Societies need to understand how and where they must adapt to climate change. This is a particularly urgent priority for the custodians of national and local economies, such as finance ministers and mayors. These decision-makers ask: What is the potential climate-related loss to our economies and societies over the coming decades? How much of that loss can we avert, with what measures? What investment will be required to fund those measures - and will the benefits of that investment outweigh the costs?
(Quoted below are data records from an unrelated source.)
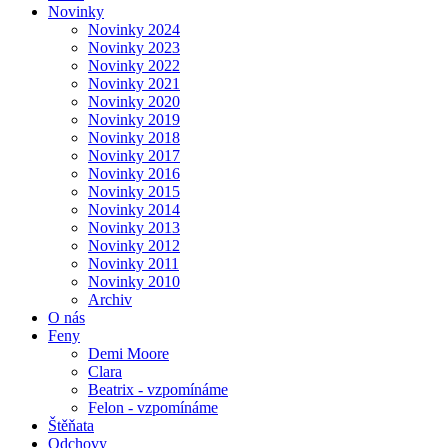
Novinky
Novinky 2024
Novinky 2023
Novinky 2022
Novinky 2021
Novinky 2020
Novinky 2019
Novinky 2018
Novinky 2017
Novinky 2016
Novinky 2015
Novinky 2014
Novinky 2013
Novinky 2012
Novinky 2011
Novinky 2010
Archiv
O nás
Feny
Demi Moore
Clara
Beatrix - vzpomínáme
Felon - vzpomínáme
Štěňata
Odchovy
The report "Shaping Climate-Resilient Development" aims to provide decision-makers with a systematic way of answering these questions. Authored by the Economics of Climate Adaptation (ECA) working group, it gives national and local leaders the facts to understand the impact of climate on their economies and identify actions to minimize that impact at the lowest cost to society. The ECA methodology has been tested across hugely diverse locations, representing a variety of climate hazards, economic impacts and development stages.
Case studies on US-Florida, UK-City of Hull, India, Guyana, Tanzania, Mali, China and Samoa are included in the report. They found that existing climate patterns are responsible for annualized losses of 1-12% of GDP and are likely to rise up to 19% of GDP by 2030. This is a worrying trend. But the good news is that cost-effective adaptation measures can prevent anywhere between 40 and 68 percent of the expected economic loss in the regions studied.
The Economics of Climate Adaptation working group is a partnership between the Global Environment Facility, McKinsey & Company, Swiss Re, the Rockefeller Foundation, ClimateWorks Foundation, the European Commission, and Standard Chartered Bank.